Доказать, что я был прав, — это была лишь одна мысль, с которой я намерен был выступить на съезде писателей. Вторая касалась позиции автора, о которой я много думал, работая над написанным вскоре после «Пролога» романом «Художник неизвестен». После ликвидации РАПП а в 1932 году мне казалось крайне важным определить эту позицию, искажённую «напостовцами» идеей воинствующего утилитаризма. После выстрела Маяковского не было, мне казалось, ни одного честного писателя, который не опасался бы вышеупомянутой трещины, извилисто пробежавшей между правдой и её всякого рода подобиями в литературе. Я понимал, что призвание писателя обязывает в паше время и в нашей литературе как никогда и что за малейший допуск в пригонке деталей нравственности он расплачивается тоже как никогда. Неполнота правды деформирует искусство, а так как писатель и есть то, что он создаёт, — деформирует и сознание. Ложный шаг надо оправдать прежде всего перед самим собой — находятся доводы, придумываются оправдания. Надо как–то уладить этот шаг перед женой, детьми и друзьями. Удается и это. Так начинается лепка двойника, создание второй, литературной личности, которая уже, в сущности, почти отделилась от первой, хотя и настаивает подчас на безусловном тождестве и единстве.

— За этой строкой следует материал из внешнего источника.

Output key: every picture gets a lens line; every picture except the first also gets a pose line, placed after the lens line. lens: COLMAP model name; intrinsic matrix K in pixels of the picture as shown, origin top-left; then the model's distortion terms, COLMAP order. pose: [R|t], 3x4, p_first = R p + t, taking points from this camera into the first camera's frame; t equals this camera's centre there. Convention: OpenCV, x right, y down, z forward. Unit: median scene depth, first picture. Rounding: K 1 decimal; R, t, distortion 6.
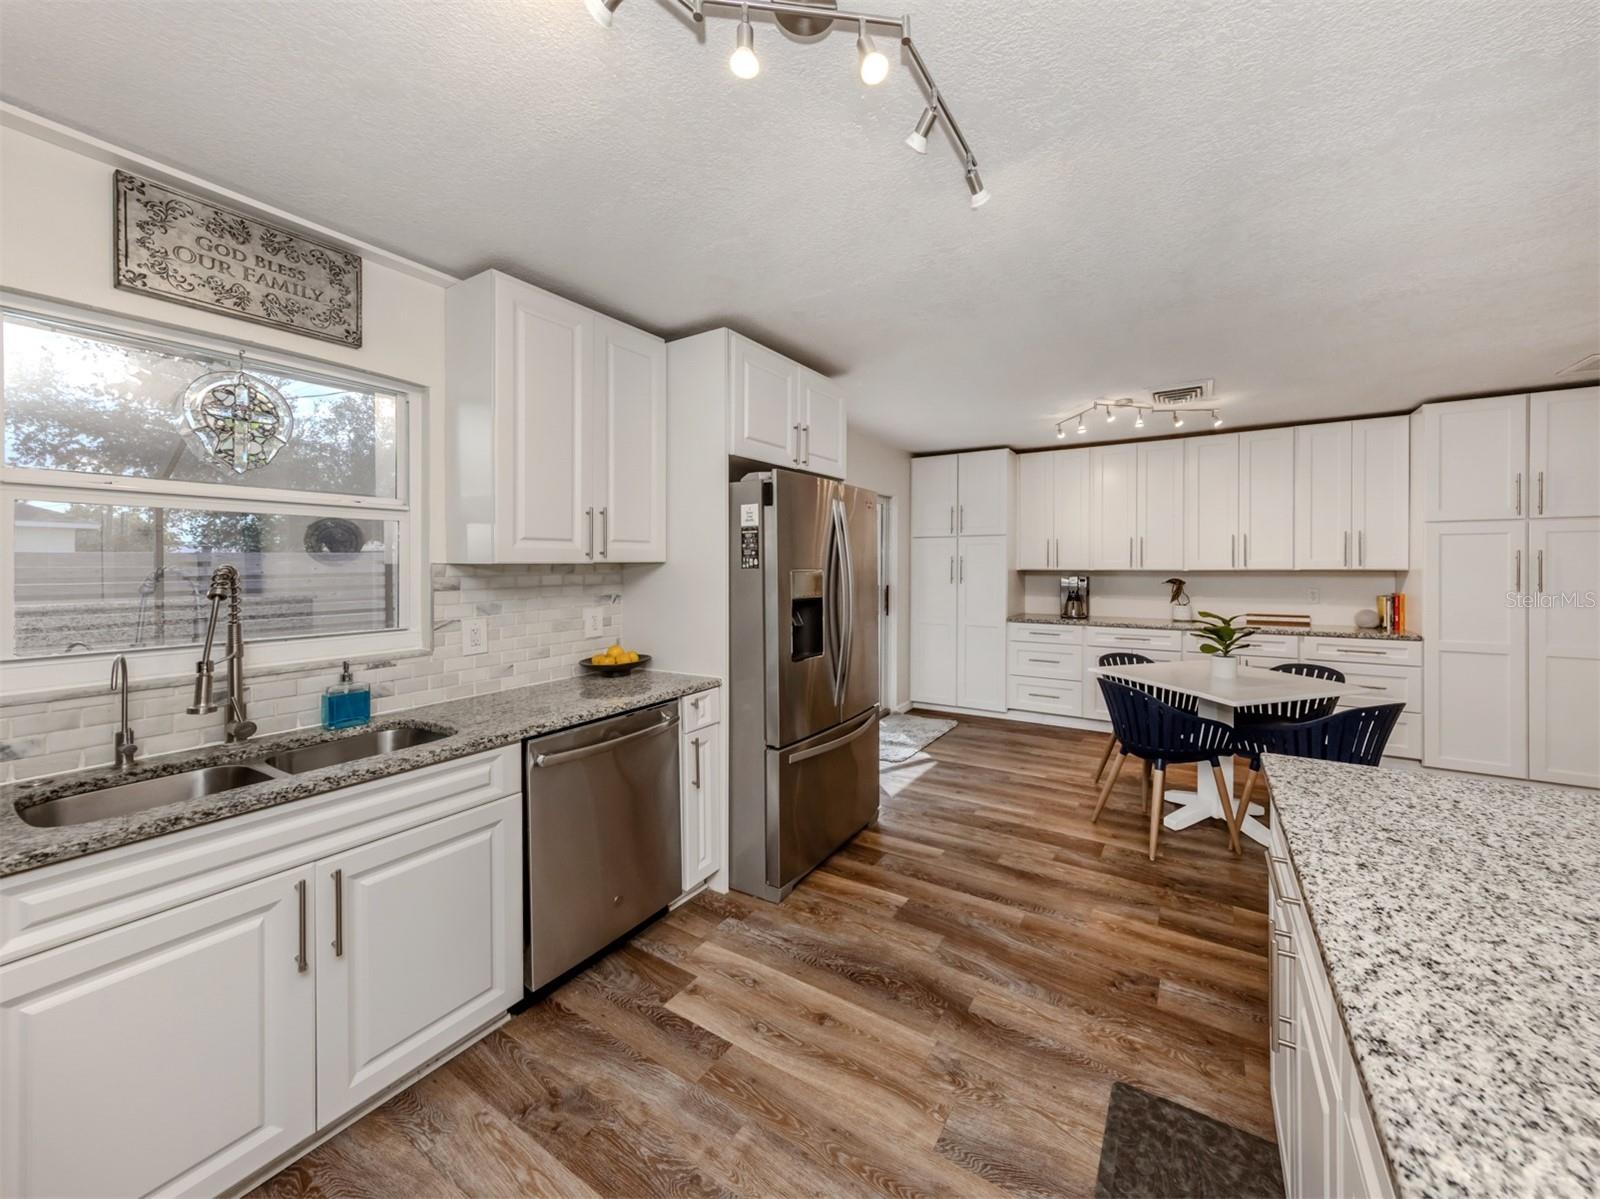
lens RADIAL K [[501.4, 0, 733.3], [0, 501.4, 562.7], [0, 0, 1]] dist [-0.000271, -0.000022]
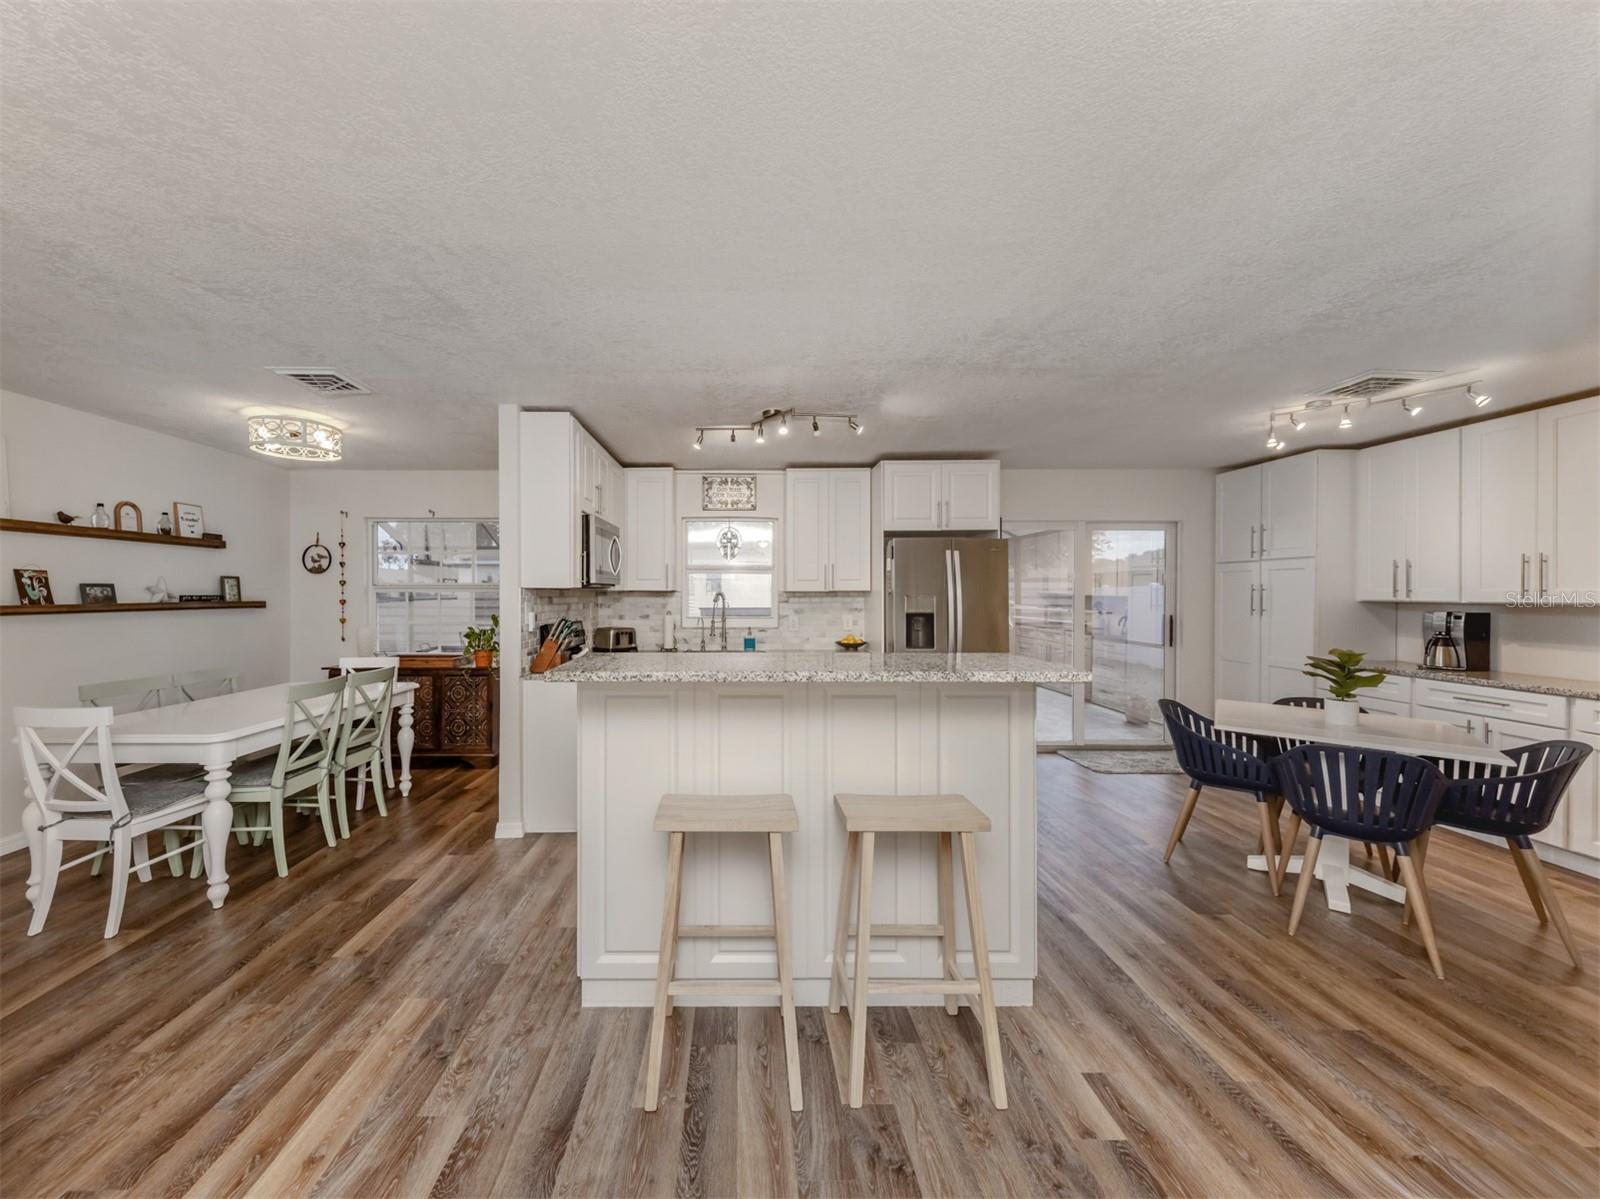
lens RADIAL K [[627.4, 0, 743.9], [0, 627.4, 592.6], [0, 0, 1]] dist [0.007679, -0.000021]
pose [[0.476088, 0.004794, -0.879385, 2.006250], [0.000637, 0.999983, 0.005797, -0.009932], [0.879398, -0.003320, 0.476077, -0.593984]]
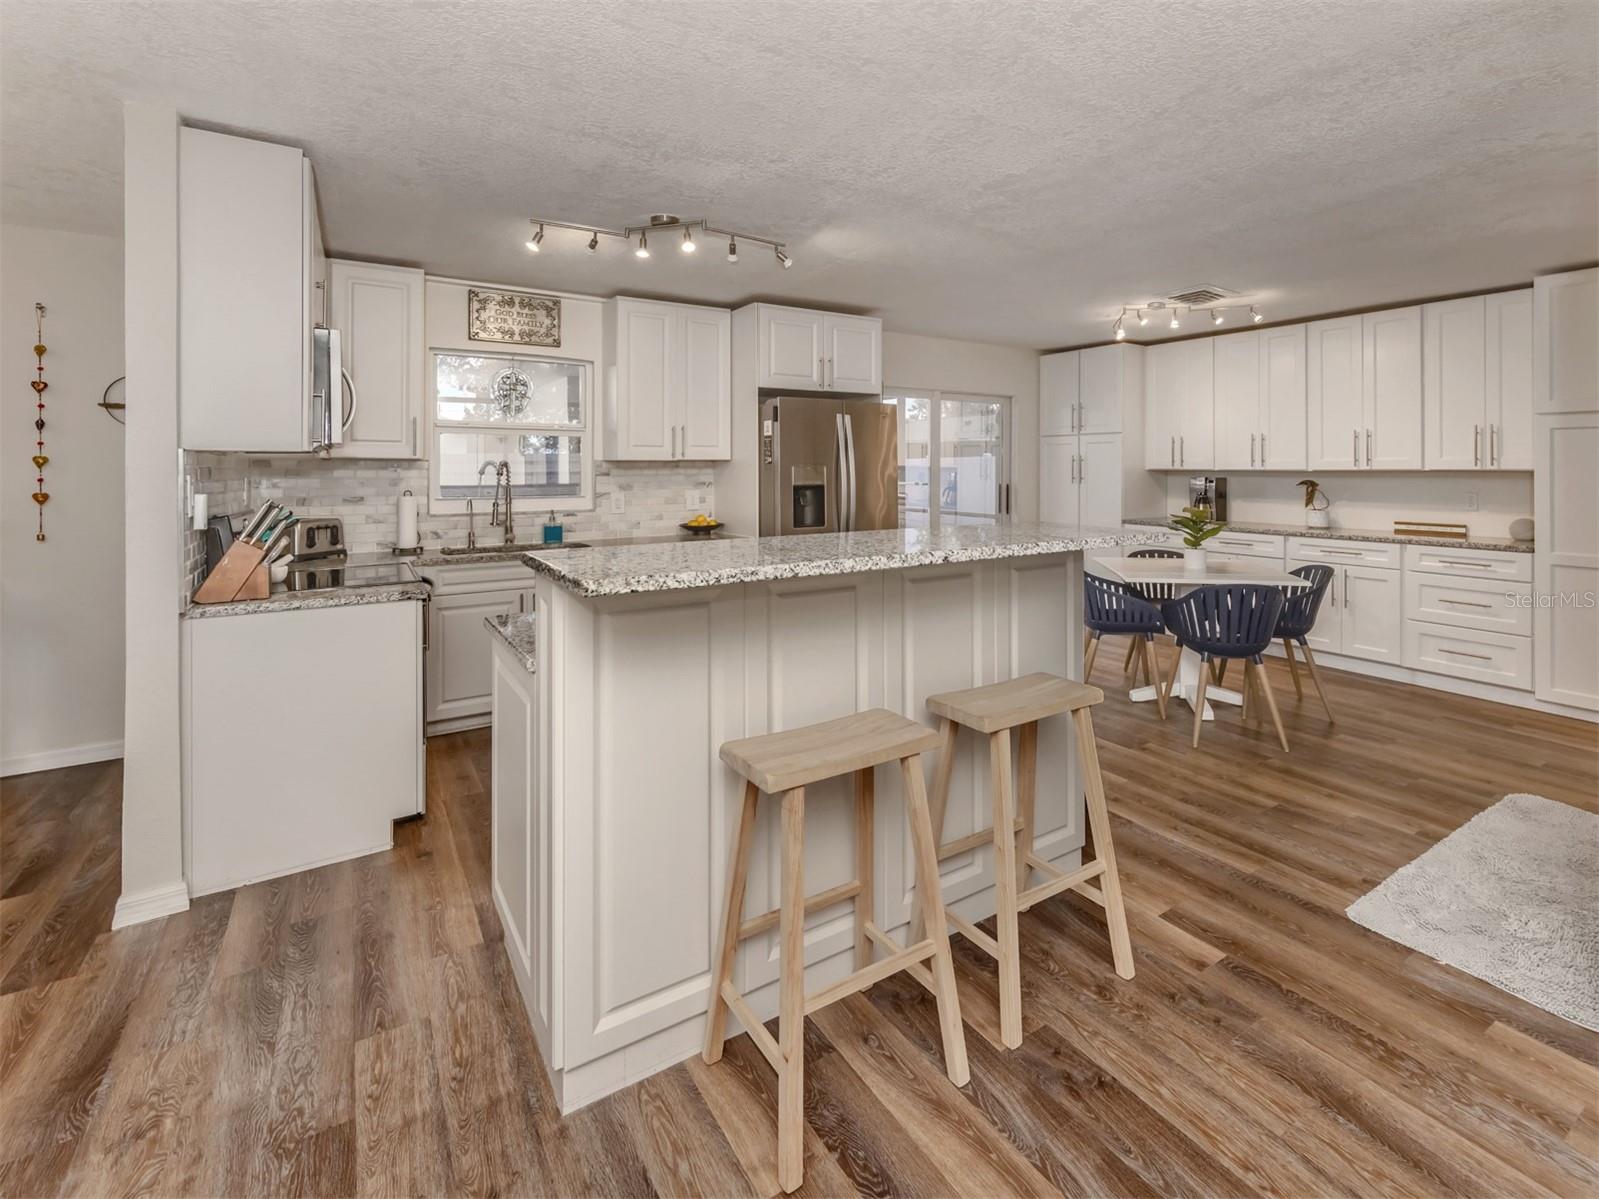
lens RADIAL K [[751.8, 0, 865.2], [0, 751.8, 464.8], [0, 0, 1]] dist [0.002107, 0.000154]
pose [[0.904933, 0.003535, -0.425540, 1.424271], [-0.003068, 0.999994, 0.001781, 0.009469], [0.425544, -0.000306, 0.904938, -1.022142]]
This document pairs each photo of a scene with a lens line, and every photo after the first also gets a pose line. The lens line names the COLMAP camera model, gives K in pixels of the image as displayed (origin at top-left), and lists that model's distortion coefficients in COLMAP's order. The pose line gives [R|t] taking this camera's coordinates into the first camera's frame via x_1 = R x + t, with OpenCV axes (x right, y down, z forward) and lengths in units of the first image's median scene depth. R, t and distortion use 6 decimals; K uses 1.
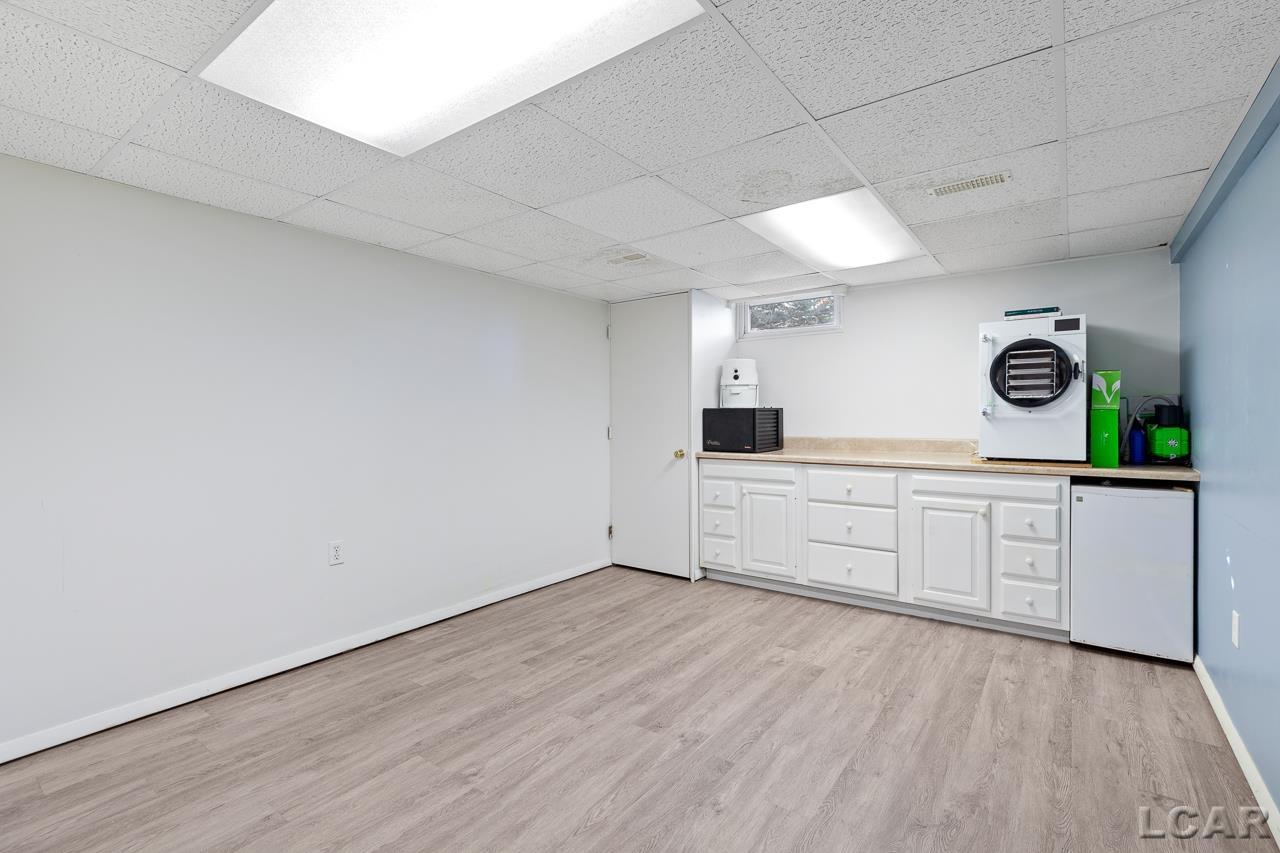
lens RADIAL K [[580.5, 0, 641.4], [0, 580.5, 424.1], [0, 0, 1]] dist [0.010425, -0.001102]
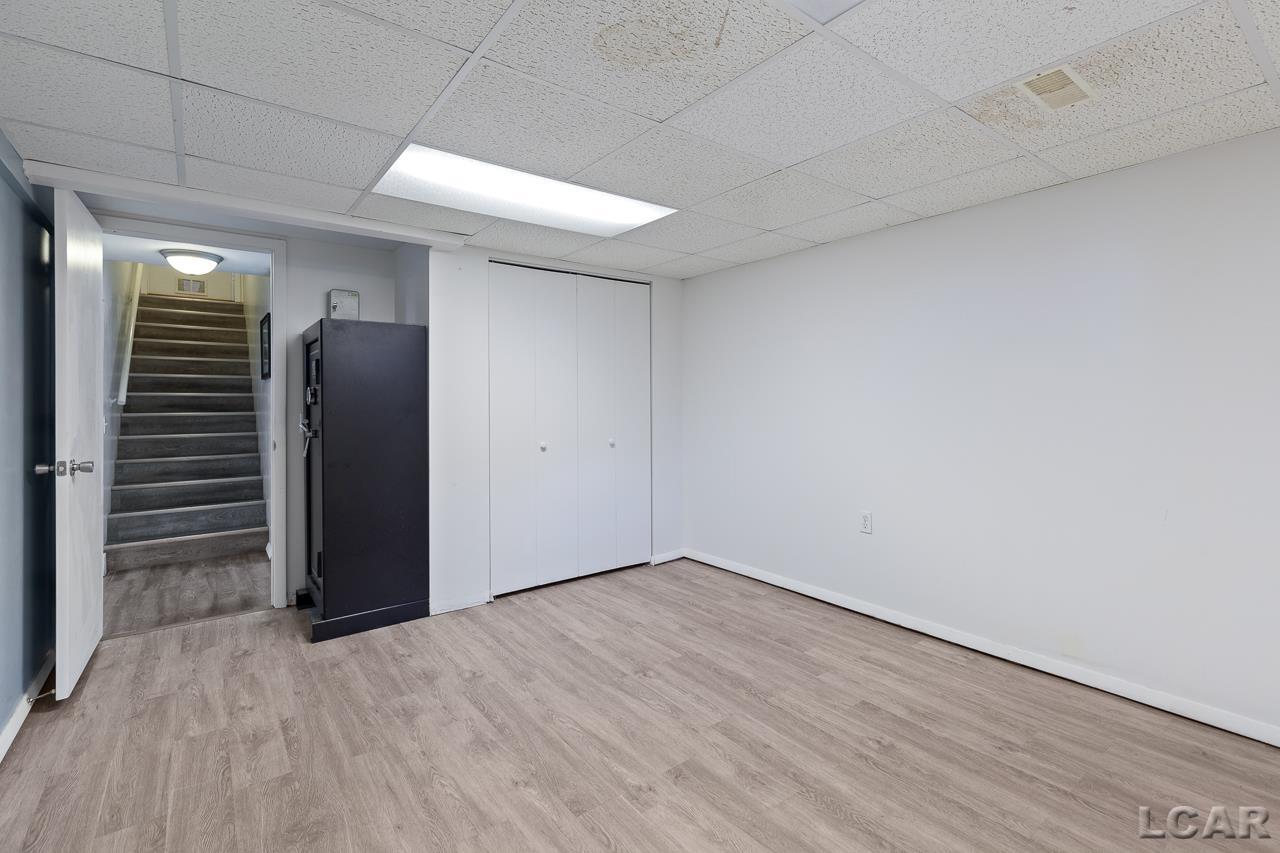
lens RADIAL K [[580.5, 0, 650.9], [0, 580.5, 397.5], [0, 0, 1]] dist [0.010425, -0.001102]
pose [[-0.266698, 0.003583, -0.963774, 0.736238], [-0.003188, 0.999984, 0.004599, -0.019858], [0.963775, 0.004299, -0.266682, 1.037961]]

Работа сложная, деликатная, с каждым годом требующая всё больше сил, времени и внимания! Не художество, не самоотдача, не воспроизведение жизни, а воспроизведение самого себя во все возрастающих размерах. Тысячи обусловленностей врываются в жизнь, и самая важная из них — положение. В книгах, если ещё они появляются, — нет голоса, и они отзываются, лишь если кому–нибудь придёт в голову щёлкнуть по пустой оболочке.